Era verdad. La idea de una muerte inevitable entonces le venía a la cabeza muy rara vez. Quién sabe por qué. Quizá porque la aguda sensación de estar irremisiblemente condenado se había embotado, o sería porque la carne estaba tan reseca y agotada que ya no gritaba ni gemía, sólo susurraba en el umbral de lo audible. O pudiera ser que finalmente la cantidad se hubiera transformado en calidad y se hacía sentir la presencia constante de Izya con su indiferencia casi antinatural ante la muerte que no dejaba de merodear en torno a ellos, llegando hasta muy cerca y alejándose después, pero sin perderlos nunca de vista. Por una u otra razón, desde muchos días atrás, cuando Andrei se refería al final inevitable era sólo para percibir una y otra vez que le era del todo indiferente.
— ¿Qué dices? — preguntó.
— Digo que lo fundamental es que no temas morir aquí.
— Eso me lo has dicho cien veces. Hace tiempo que no lo temo, pero tú sigues insistiendo en eso.
— Está bien — dijo Izya, pacífico, y estiró las piernas —. ¿Con qué podría atarme la suela? — indagó, meditativo —. Dentro de muy poco se caerá.
— Corta el extremo de los arreos y átala. ¿Quieres la navaja?
— No importa — dijo Izya, finalmente mirándose los dedos que asomaban —. Cuando se caiga del todo, entonces… ¿Un traguito?
— ¿Las manos se hielan, los pies se hielan? — dijo Andrei, y al instante se acordó del tío Yura. Le costaba trabajo acordarse de él, pertenecía a otra vida.
— ¿No será hora de que nos echemos un buen trago al coleto? — replicó Izya con animación, mirando obsequioso a los ojos de Andrei.

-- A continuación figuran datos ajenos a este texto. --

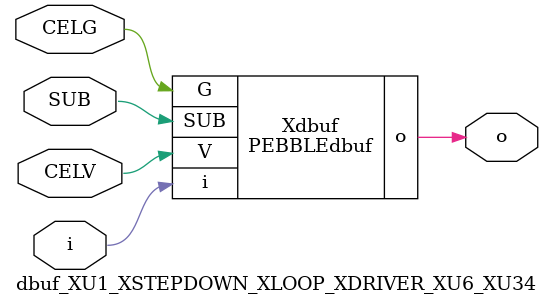
<source format=v>



module PEBBLEdbuf ( o, G, SUB, V, i );

  input V;
  input i;
  input G;
  output o;
  input SUB;
endmodule

//Celera Confidential Do Not Copy dbuf_XU1_XSTEPDOWN_XLOOP_XDRIVER_XU6_XU34
//Celera Confidential Symbol Generator
//Digital Buffer
module dbuf_XU1_XSTEPDOWN_XLOOP_XDRIVER_XU6_XU34 (CELV,CELG,i,o,SUB);
input CELV;
input CELG;
input i;
input SUB;
output o;

//Celera Confidential Do Not Copy dbuf
PEBBLEdbuf Xdbuf(
.V (CELV),
.i (i),
.o (o),
.SUB (SUB),
.G (CELG)
);
//,diesize,PEBBLEdbuf

//Celera Confidential Do Not Copy Module End
//Celera Schematic Generator
endmodule

</source>
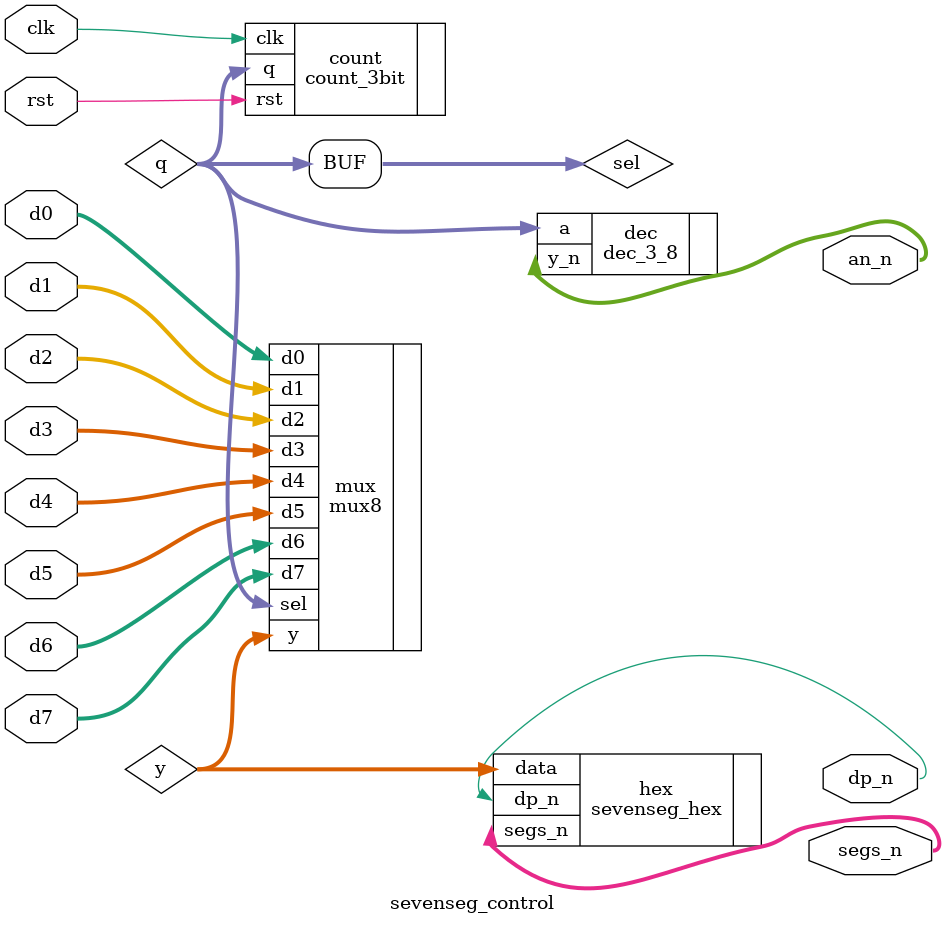
<source format=sv>
module sevenseg_control(
    input clk,
    input rst,
    input [5:0] d0,d1,d2,d3,d4,d5,d6,d7,
    output [7:0] an_n,
    output [6:0] segs_n,
    output dp_n);

    logic [5:0] y;
    logic [2:0] sel;
    logic [2:0] q;



    count_3bit count(.clk(clk),.rst(rst),.q(q));

    assign sel = q;

    mux8 mux(.d0(d0),.d1(d1),.d2(d2),.d3(d3),.d4(d4),.d5(d5),.d6(d6),.d7(d7),.sel(sel),.y(y));


    dec_3_8 dec(.a(q),.y_n(an_n));

    sevenseg_hex hex(.data(y),.segs_n(segs_n),.dp_n(dp_n));





endmodule
</source>
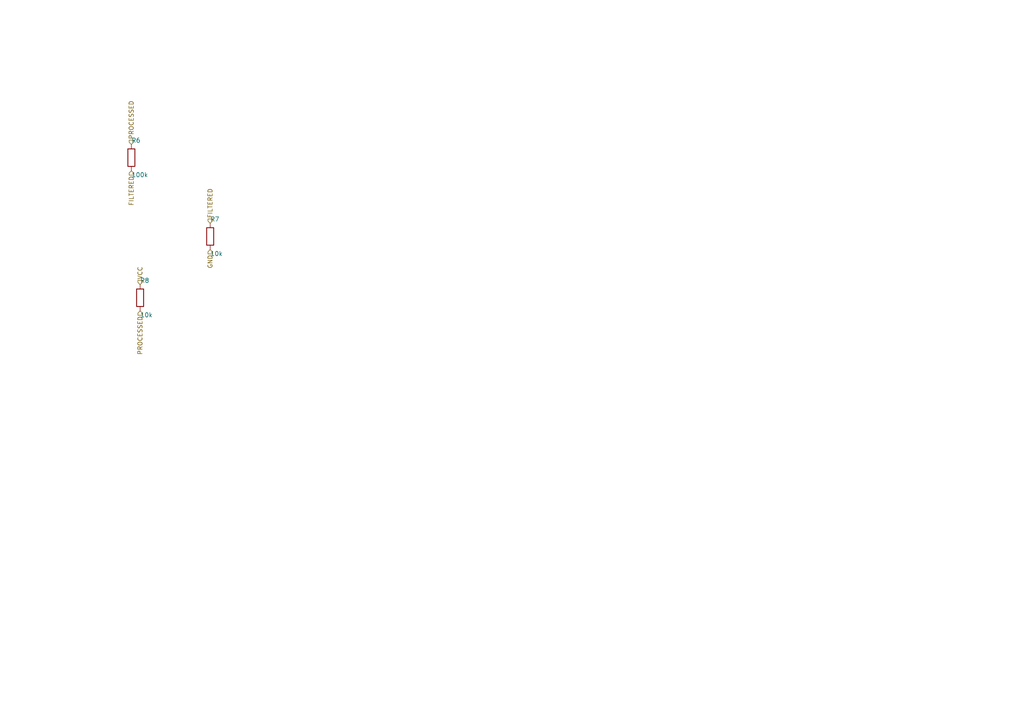
<source format=kicad_sch>
(kicad_sch
	(version 20250114)
	(generator "kicad_api")
	(generator_version "9.0")
	(uuid 02604858-7a9b-4999-8b4d-efca8715402d)
	(paper "A4")
	
	(title_block
		(title amplifier_stage)
		(date 2025-08-04)
		(company Circuit-Synth)
	)
	(symbol
		(lib_id "Device:R")
		(at 38.1 45.72 0)
		(unit 1)
		(exclude_from_sim no)
		(in_bom yes)
		(on_board yes)
		(dnp no)
		(fields_autoplaced yes)
		(uuid 9a89e962-6b6f-49bb-99b2-d0b17fc84123)
		(property "Reference" "R6"
			(at 38.1 40.72 0)
			(effects
				(font
					(size 1.27 1.27)
				)
				(justify left)
			)
		)
		(property "Value" "100k"
			(at 38.1 50.72 0)
			(effects
				(font
					(size 1.27 1.27)
				)
				(justify left)
			)
		)
		(property "Footprint" "Resistor_SMD:R_0603_1608Metric"
			(at 38.1 55.72 0)
			(effects
				(font
					(size 1.27 1.27)
				)
				(hide yes)
			)
		)
		(instances
			(project "hierarchical_resistors_test"
				(path "/"
					(reference "R6")
					(unit 1)
				)
			)
		)
	)
	(symbol
		(lib_id "Device:R")
		(at 60.96 68.58 0)
		(unit 1)
		(exclude_from_sim no)
		(in_bom yes)
		(on_board yes)
		(dnp no)
		(fields_autoplaced yes)
		(uuid 7d672d98-87d0-4904-ab52-3550db45e47b)
		(property "Reference" "R7"
			(at 60.96 63.58 0)
			(effects
				(font
					(size 1.27 1.27)
				)
				(justify left)
			)
		)
		(property "Value" "10k"
			(at 60.96 73.58 0)
			(effects
				(font
					(size 1.27 1.27)
				)
				(justify left)
			)
		)
		(property "Footprint" "Resistor_SMD:R_0603_1608Metric"
			(at 60.96 78.58 0)
			(effects
				(font
					(size 1.27 1.27)
				)
				(hide yes)
			)
		)
		(instances
			(project "hierarchical_resistors_test"
				(path "/"
					(reference "R7")
					(unit 1)
				)
			)
		)
	)
	(symbol
		(lib_id "Device:R")
		(at 40.64 86.36 0)
		(unit 1)
		(exclude_from_sim no)
		(in_bom yes)
		(on_board yes)
		(dnp no)
		(fields_autoplaced yes)
		(uuid 0fe891b3-d8b1-43df-ae86-5b02722d2d69)
		(property "Reference" "R8"
			(at 40.64 81.36 0)
			(effects
				(font
					(size 1.27 1.27)
				)
				(justify left)
			)
		)
		(property "Value" "10k"
			(at 40.64 91.36 0)
			(effects
				(font
					(size 1.27 1.27)
				)
				(justify left)
			)
		)
		(property "Footprint" "Resistor_SMD:R_0603_1608Metric"
			(at 40.64 96.36 0)
			(effects
				(font
					(size 1.27 1.27)
				)
				(hide yes)
			)
		)
		(instances
			(project "hierarchical_resistors_test"
				(path "/"
					(reference "R8")
					(unit 1)
				)
			)
		)
	)
	(hierarchical_label
		PROCESSED
		(shape input)
		(at 38.1 41.91 90)
		(effects
			(font
				(size 1.27 1.27)
			)
			(justify left)
		)
		(uuid c326e7a0-2482-4015-8952-b01ad35924dd)
	)
	(hierarchical_label
		PROCESSED
		(shape input)
		(at 40.64 90.17 270)
		(effects
			(font
				(size 1.27 1.27)
			)
			(justify right)
		)
		(uuid a75738c8-c5f4-4a5a-8b63-f953c0a4d3ab)
	)
	(hierarchical_label
		FILTERED
		(shape input)
		(at 38.1 49.53 270)
		(effects
			(font
				(size 1.27 1.27)
			)
			(justify right)
		)
		(uuid 24d29e66-d76d-4c54-b229-f0087eedc772)
	)
	(hierarchical_label
		FILTERED
		(shape input)
		(at 60.96 64.77 90)
		(effects
			(font
				(size 1.27 1.27)
			)
			(justify left)
		)
		(uuid d72e54be-cbdb-4408-9ce0-112ed9756ef0)
	)
	(hierarchical_label
		GND
		(shape input)
		(at 60.96 72.39 270)
		(effects
			(font
				(size 1.27 1.27)
			)
			(justify right)
		)
		(uuid c069d904-4a54-4347-96bf-a299db25c867)
	)
	(hierarchical_label
		VCC
		(shape input)
		(at 40.64 82.55 90)
		(effects
			(font
				(size 1.27 1.27)
			)
			(justify left)
		)
		(uuid bf681987-d4cd-41c4-9e5a-2d2dcea2bc15)
	)
	(sheet_instances
		(path "/"
			(page "1")
		)
	)
	(embedded_fonts no)
)
</source>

— ¡Al diablo! — dijo Andrei, satisfecho —. ¿Sabes qué agua vas a beber? La que previste. Me mentiste sobre el depósito, ¿no es verdad?
Como esperaba, Izya se enfureció enseguida.
— ¡Vete a la mierda! ¿Acaso soy tu nana?
— Entonces, tu manuscrito mentía…
— Idiota — replicó Izya con desprecio —. Los manuscritos no mienten. No son libros. Hay que saber cómo leerlos.
— Ah, entonces es que no sabes leerlos.
Izya se limitó a mirarlo y enseguida se levantó, presa de la furia.
— Cualquier desgraciado se cree que… — masculló —. ¡Vamos, levántate! ¿Quieres encontrar el depósito? Entonces, nada de quedarse sentado. ¡Te digo que te levantes!
El viento, jubiloso, les azotó las orejas con sus aguijones y, como si se tratara de un cachorro juguetón, levantó un remolino sobre la colina de arcilla que con un esfuerzo se dispuso a esperarlos, permaneciendo atenta unos segundos, como haciendo acopio de fuerzas, y después se deslizó, dando lugar a una ladera abrupta.